● **TEXT SECTION**
* start *
His preferred stock investments are big cash-rich multinationals with dividends above the yields on five-year government bonds. Although he declined to identify specific companies, there are many household names, such as Johnson & Johnson or Procter & Gamble Co., with dividend yields of more than 3 per cent. Money-laden Microsoft Corp. is at 2.4 per cent.

"You're looking at some significant companies with massive amounts of cash on their balance sheets with dividends significantly" above the rates on Treasuries, Mr. Matthews observed.

He forecasts that many multinationals will be looking to put their cash to work by growing through acquisitions. Merger activity is "going to create a frenzy in the marketplace" and higher levels of initial public offerings are likely next year, he predicted.

Although Cantor Fitzgerald is a well-known Wall Street investment banker - one of the select 18 firms that act as primary dealers, or trading counterparties with the Federal Reserve Bank of New York - it is a relatively insignificant player on the Canadian market. It has a small Toronto office with only about 15 staff, but it could soon have more of a presence.

Mr. Matthews says Cantor is shopping for a Canadian broker dealer, although he declined to specify the market niche the firm was seeking or how large an acquisition it is contemplating.

But given Cantor's outlook for increased merger and IPO activity, it's possible the firm is preparing for an expanded role in natural resource deals, one of the hottest areas of the mergers and acquisition market.

"We're looking to grow pretty extensively" in the Canadian market, he said, adding that Canada is "a country with a tremendous amount of natural resources, an interesting play on a global basis."

In his investment outlook, Mr. Matthews said the odds of the U.S. slipping back into recession are remote, and he predicted the country will have an extended period of relatively subdued 2-per-cent to 3.5-per-cent growth "which is not the end of the world."

Mr. Matthews said yields on 10-year U.S. Treasuries, now around 3.25 per cent, could rise to about 3.75 per cent. Because bond prices move inversely to interest rates, his view implies these securities will fall in value.

Given his outlook for a modest rise in key interest rates and more stable economic conditions, he says high-yield corporate bonds will have better returns for investors than government securities and corporate bonds with high credit ratings.

The Federal Reserve Board's current $600-billion (U.S.) quantitative easing program isn't likely to be renewed when it expires at the end of next June because the recent deal between President Barack Obama and Congressional Republicans to extend tax cuts "adds a significant amount of stimulus into the economy."

Worries that the U.S., with its $1.2-trillion deficit, will experience a sovereign debt crisis similar to those in heavily indebted European nations, are overblown, according to Mr. Matthews.

He said countries like Greece and Ireland have total government debts that are larger in comparison to the size of their economies than the U.S.

The European countries have other problems as well. They don't have the ability to print their own money and have stagnating or shrinking economies, with fundamentals that are being worsened by their fiscal austerity programs. "They really don't have the tools to move their way out of their problems," he said.

The U.S., by contrast, can run monetary policy to benefit its economy, which is continuing to grow, making its debts more manageable.

On commodities, Mr. Matthews suggests a trade into agricultural products and out of metals like gold and silver that have recently been in the spotlight, hitting record highs for the yellow metal and 30-year highs for silver.

"I would be selling the precious metals and stores of value. I would be looking to food commodities on dips," he said.
* end *
● **GIVEN DATA**
* start *
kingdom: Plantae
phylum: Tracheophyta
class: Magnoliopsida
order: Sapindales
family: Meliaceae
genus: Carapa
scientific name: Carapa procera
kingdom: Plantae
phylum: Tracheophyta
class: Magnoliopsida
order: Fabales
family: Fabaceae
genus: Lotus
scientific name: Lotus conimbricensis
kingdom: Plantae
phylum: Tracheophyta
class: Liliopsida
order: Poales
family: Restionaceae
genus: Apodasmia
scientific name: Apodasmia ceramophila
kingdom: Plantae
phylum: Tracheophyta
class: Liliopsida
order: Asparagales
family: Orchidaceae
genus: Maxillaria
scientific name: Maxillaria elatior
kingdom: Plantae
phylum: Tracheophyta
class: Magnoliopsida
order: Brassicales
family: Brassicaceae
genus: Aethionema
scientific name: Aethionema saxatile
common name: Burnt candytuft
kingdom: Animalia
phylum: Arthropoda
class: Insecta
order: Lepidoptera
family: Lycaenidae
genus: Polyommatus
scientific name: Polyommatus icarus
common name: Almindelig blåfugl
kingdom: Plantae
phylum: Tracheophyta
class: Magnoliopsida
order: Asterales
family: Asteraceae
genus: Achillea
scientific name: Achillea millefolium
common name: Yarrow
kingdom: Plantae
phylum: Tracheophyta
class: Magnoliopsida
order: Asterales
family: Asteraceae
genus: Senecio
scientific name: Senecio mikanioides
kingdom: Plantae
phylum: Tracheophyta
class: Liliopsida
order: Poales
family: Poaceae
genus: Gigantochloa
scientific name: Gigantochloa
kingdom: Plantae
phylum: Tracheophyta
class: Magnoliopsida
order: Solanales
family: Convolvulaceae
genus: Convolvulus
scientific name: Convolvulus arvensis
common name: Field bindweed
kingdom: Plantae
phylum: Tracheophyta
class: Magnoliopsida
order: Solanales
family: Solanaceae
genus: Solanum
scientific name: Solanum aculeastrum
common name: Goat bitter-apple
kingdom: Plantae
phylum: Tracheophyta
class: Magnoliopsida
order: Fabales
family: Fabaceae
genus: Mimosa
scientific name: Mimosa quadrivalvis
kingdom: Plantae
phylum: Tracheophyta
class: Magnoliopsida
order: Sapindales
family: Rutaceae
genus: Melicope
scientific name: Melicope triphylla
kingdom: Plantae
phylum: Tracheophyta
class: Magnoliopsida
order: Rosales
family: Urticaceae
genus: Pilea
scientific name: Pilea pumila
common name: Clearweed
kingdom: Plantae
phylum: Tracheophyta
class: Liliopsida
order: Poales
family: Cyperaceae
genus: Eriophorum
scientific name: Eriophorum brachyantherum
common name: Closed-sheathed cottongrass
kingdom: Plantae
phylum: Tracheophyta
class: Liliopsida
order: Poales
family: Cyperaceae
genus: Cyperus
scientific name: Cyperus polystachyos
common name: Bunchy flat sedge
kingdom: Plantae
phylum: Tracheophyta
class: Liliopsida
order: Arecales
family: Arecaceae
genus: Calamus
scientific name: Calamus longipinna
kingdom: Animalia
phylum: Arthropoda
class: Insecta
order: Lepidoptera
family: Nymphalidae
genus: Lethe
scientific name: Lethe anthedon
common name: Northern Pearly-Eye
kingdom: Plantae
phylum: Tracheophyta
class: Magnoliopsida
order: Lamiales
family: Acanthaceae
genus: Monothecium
* end *
● **GIVEN PROBLEM 1**
Using the investment outlook text, mark each statement yes or no, and back each answer with the deciding words quoted from the text.
(a) Cantor Fitzgerald's Toronto office has about 15 staff.
(b) Mr. Matthews expects yields on 10-year U.S. Treasuries to fall below 3 per cent.
(c) Mr. Matthews would sell precious metals.
● **GIVEN PROBLEM 2**
Quote everything in the investment outlook text from "On commodities, Mr." down to "highs for silver.".

● **WORKED ANSWER 1**
(a) Yes: "It has a small Toronto office with only about 15 staff"
(b) No: "Mr. Matthews said yields on 10-year U.S. Treasuries, now around 3.25 per cent, could rise to about 3.75 per cent."
(c) Yes: "I would be selling the precious metals and stores of value."

● **WORKED ANSWER 2**
On commodities, Mr. Matthews suggests a trade into agricultural products and out of metals like gold and silver that have recently been in the spotlight, hitting record highs for the yellow metal and 30-year highs for silver.